The underlying logic of Jack Bogle’s vision and of its implementation was that long run success for the average investor is best achieved with a conservative investment strategy coupled with a cost minimizing sales and management approach. That logic was not widely accepted when the Vanguard experiment began. In the years that followed some of the principles became widely accepted (such as index funds and no load funds). But the investing public continued to clamor for the chance to beat the market with exceptional funds. So the industry continued to offer such products. Even Vanguard found it necessary to provide those kinds of funds as part of its family of offerings.

Management Style and Personality

Jack Bogle’s ability to innovate flowed directly from his personality. He had a strong need for achievement and a high confidence in his ability to evaluate situations and then make things happen. His competitive personality stood out. One of his former assistants once described it as follows (Slater, 1997):

“The man is a fierce competitor; his combative nature comes out in debate, in negotiations, in one-on-one battles, as a spokesperson for his beliefs, and in other fields of endeavor, from cross-word puzzles to the squash court.”

Finally, Jack saw a larger purpose to his business career. He believed that what he was doing would make the investment world a better place for the customer.

Jack’s strong opinion of himself had the unfortunate effect of unnecessarily antagonizing he peers and placing stress on those reporting to him. The most vivid example of antagonizing peers is the history of his relationship with the Boston investors during the Wellington Fund period of his career. While the conflict was based on fundamental differences, it was also exacerbated by Jack’s aversion to discussion and his disdain for the abilities of the Boston partners.
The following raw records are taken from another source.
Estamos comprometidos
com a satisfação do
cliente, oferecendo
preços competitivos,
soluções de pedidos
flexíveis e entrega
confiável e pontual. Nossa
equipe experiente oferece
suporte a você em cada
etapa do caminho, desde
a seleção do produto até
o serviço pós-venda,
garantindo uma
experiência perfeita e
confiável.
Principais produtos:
Jack’s relationship with his employees was one of love and stress with love usually winning out. One outside observer who did substantial personnel consulting for Vanguard made the following observation (Slater, 1997):

“(M)ost of the people who have direct contact with Bogle are very intimidatd by him. They respect him but he scares them. They dread going to his meetings because they’re going to be called to task for something …(or) challenged to defend something… Jack Bogle is not a modern-day participative manager. There’s a little trembling in the boots in dealing with him.”
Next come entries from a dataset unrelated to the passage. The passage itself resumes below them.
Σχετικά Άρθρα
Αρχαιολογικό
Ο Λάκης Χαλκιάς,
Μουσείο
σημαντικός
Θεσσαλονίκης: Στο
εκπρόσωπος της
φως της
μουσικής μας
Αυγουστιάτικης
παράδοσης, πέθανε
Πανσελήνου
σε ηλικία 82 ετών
Yet the same consultant went on to say that Jack was regarded as caring for his people and being accessible. There seemed to be a feeling that the rough parts of his personality were more than offset by his strengths. Here for example, is how one of his top executives felt about working for him (Slater, 1997):

“(Bogle can be ) impetuous, callous, uncaring and mercurial (and he) can make you feel absolutely stupid…It can be maddening to work for him. By the same token, I wouldn’t trade jobs with anybody; I’ve learned the ins and outs of this industry from the very best.”

The executive just quoted went on to say that Jack was totally loyal to his employees and excelled at showing appreciation when someone did good work.
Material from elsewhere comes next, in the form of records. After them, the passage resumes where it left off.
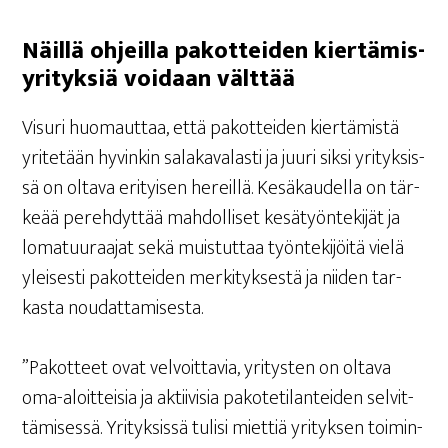
Näil­lä ohjeil­la pakot­tei­den kier­tä­mis­
yri­tyk­siä voi­daan välttää
Visu­ri huo­maut­taa, että pakot­tei­den kier­tä­mis­tä
yri­te­tään hyvin­kin sala­ka­va­las­ti ja juu­ri sik­si yri­tyk­sis­
sä on olta­va eri­tyi­sen hereil­lä. Kesä­kau­del­la on tär­
ke­ää pereh­dyt­tää mah­dol­li­set kesä­työn­te­ki­jät ja
loma­tuu­raa­jat sekä muis­tut­taa työn­te­ki­jöi­tä vie­lä
ylei­ses­ti pakot­tei­den mer­ki­tyk­ses­tä ja nii­den tar­
kas­ta noudattamisesta.
”Pakot­teet ovat vel­voit­ta­via, yri­tys­ten on olta­va
oma-aloit­tei­sia ja aktii­vi­sia pako­te­ti­lan­tei­den sel­vit­
tä­mi­ses­sä. Yri­tyk­sis­sä tuli­si miet­tiä yri­tyk­sen toi­min­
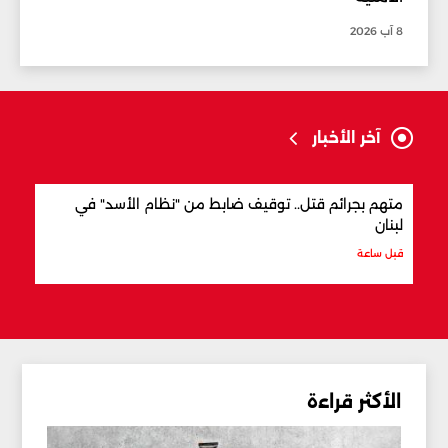
8 آب 2026
آخر الأخبار
متهم بجرائم قتل.. توقيف ضابط من "نظام الأسد" في
وزير
لبنان
قبل س
قبل ساعة
الأكثر قراءة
In early 1996 Jack Bogle stepped down as Vanguard’s CEO. Putting his career in perspective during an interview with Mutual Funds magazine, he said ( Hagy,p.56):

“The recognition we’ve had for doing the right thing the right way is important to me. This is a business where you can get dazzled by big numbers pretty easily and it doesn’t last forever. But the letters I get from shareholders … that’s really a lot of encouragement.”


1. Bogle, John C. Bogle on Mutual Funds: Perspectives for the Intelligent Investor. New York: Dell Publishing, 1994.
2. Hagy, James, Deanne Morgan and Barbara Whelehan, ” 1997 All-Star Awards,” Mutual Funds, March, 1997, pp. 40-57.
3. Slater, Robert. John Bogle and the Vanguard Experiment. Chicago: Richard D. Irwing, 1997.
4. Spears, Gregory, ” The First Family of Frugality,” Kiplinger’s Personal Finance Magazine, September, 1996, pp. 4-48.
5. Vanguard Group. Vanguard Index Trust: Annual Report. Valley Forge, Pennsylvania, December, 1996.